As for delivery, how do you know the distance from the location? Are you going to calculate that? What if they have different locations or a ghost kitchen and you’re not even sure where it actually came from. Do you tip differently if the driver has a Prius vs. a Tahoe because of fuel consumption? change based on gas prices that day?
Thank you. I thought I was the only one who thought of this. I feel the same way. This is gonna blow up. I always thought it to be silly on price of the meal. I’m not against sharing the wealth..

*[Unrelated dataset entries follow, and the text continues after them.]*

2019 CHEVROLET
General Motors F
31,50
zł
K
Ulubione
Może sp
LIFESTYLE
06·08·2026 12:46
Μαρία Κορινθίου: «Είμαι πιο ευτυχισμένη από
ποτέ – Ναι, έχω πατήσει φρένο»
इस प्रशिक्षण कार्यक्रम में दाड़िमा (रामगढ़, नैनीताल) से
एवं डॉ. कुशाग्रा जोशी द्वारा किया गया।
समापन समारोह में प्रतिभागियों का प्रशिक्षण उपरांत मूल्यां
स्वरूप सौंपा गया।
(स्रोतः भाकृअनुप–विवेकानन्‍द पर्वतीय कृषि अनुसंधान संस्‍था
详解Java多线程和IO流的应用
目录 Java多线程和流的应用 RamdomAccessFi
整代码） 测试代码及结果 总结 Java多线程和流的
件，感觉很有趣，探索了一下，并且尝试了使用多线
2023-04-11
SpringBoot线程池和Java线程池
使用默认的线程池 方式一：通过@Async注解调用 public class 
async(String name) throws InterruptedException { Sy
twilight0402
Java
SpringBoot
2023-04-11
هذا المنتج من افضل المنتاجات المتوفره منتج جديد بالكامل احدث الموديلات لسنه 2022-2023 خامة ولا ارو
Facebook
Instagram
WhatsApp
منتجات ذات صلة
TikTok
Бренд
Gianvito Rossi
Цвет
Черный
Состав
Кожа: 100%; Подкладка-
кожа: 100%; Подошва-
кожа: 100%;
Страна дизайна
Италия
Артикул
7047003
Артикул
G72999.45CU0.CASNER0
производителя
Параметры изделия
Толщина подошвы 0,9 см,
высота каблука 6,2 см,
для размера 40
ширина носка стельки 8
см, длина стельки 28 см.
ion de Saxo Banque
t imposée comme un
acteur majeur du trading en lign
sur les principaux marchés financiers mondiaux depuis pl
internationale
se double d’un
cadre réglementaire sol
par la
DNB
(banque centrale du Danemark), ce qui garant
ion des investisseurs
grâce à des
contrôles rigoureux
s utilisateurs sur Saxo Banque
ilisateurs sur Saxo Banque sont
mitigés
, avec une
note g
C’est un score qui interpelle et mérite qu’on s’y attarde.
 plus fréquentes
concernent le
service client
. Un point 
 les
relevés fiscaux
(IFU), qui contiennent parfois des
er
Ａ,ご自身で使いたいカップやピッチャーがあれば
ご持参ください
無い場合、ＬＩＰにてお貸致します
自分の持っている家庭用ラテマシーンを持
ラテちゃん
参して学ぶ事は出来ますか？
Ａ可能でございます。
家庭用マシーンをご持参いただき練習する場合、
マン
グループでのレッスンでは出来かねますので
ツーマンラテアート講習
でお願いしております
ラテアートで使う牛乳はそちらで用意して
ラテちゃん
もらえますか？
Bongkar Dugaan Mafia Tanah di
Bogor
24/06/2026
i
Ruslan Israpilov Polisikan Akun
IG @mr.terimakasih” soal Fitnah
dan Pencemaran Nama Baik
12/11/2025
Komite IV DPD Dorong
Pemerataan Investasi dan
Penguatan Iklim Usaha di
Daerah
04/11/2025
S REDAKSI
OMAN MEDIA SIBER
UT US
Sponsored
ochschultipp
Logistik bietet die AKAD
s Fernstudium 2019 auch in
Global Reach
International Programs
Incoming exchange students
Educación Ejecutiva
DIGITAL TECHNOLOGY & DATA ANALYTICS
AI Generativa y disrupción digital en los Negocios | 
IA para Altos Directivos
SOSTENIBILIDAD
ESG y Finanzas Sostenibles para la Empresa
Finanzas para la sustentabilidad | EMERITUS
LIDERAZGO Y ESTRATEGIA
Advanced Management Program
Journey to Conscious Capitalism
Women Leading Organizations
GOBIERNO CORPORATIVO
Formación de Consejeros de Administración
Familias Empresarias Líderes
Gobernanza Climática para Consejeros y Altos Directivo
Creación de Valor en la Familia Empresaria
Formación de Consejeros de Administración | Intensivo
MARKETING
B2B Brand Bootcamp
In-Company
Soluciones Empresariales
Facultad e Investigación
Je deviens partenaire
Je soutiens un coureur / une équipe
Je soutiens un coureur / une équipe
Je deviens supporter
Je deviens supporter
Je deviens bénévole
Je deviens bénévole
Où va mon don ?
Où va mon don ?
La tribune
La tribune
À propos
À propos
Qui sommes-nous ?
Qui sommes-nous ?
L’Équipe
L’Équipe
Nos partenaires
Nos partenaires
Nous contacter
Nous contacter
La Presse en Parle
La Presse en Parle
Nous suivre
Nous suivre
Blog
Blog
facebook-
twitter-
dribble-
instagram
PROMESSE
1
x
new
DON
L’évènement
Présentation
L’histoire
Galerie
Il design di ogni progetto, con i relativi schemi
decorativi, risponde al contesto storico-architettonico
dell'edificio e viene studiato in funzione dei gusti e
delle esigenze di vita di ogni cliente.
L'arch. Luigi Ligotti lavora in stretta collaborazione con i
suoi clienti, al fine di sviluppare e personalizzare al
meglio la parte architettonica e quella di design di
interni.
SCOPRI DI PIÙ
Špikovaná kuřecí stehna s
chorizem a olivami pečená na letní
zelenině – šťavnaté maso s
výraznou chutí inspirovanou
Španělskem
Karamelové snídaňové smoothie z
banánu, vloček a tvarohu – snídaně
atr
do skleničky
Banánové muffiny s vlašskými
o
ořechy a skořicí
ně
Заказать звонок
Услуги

As someone who has served before, three glasses of wine and three glasses of coke are not the same effort as one each. On top of having to fetch food orders, putting new orders into the computer, taking a high chair to one table, two sides of ranch to another table, cleaning up a spill at another table, your refills absolutely do create more effort. Not a perfect system by all means, but this kind of thinking is what makes serving such a shitty job. Servers are running their asses off trying to accommodate every single person they are serving, and customers often omit a tip because one thing was forgotten. It’s a shitty job, but it pays well if you are good at it.
While tips have become the better part of income for people in service industries in the US, historically this was not the case and is not the case in most places of the world. You don’t tip based on the service because the idea of a tip is not [in the US: was not] paying for the service. Rather it seems decent that if you spend a lot (ie are visibly capeable of spending a lot) you tip more. This is a historically grown cultural practice that is, as such, slow to change. That being said, effort based tipping was also always a thing when bills from which a percentage could be calculated were not involved. In hotels people helping with the luggage are usually tipped per item and cleaners are usually tipped on a per night basis and are right to expect the tip to be correlated to the size of the room.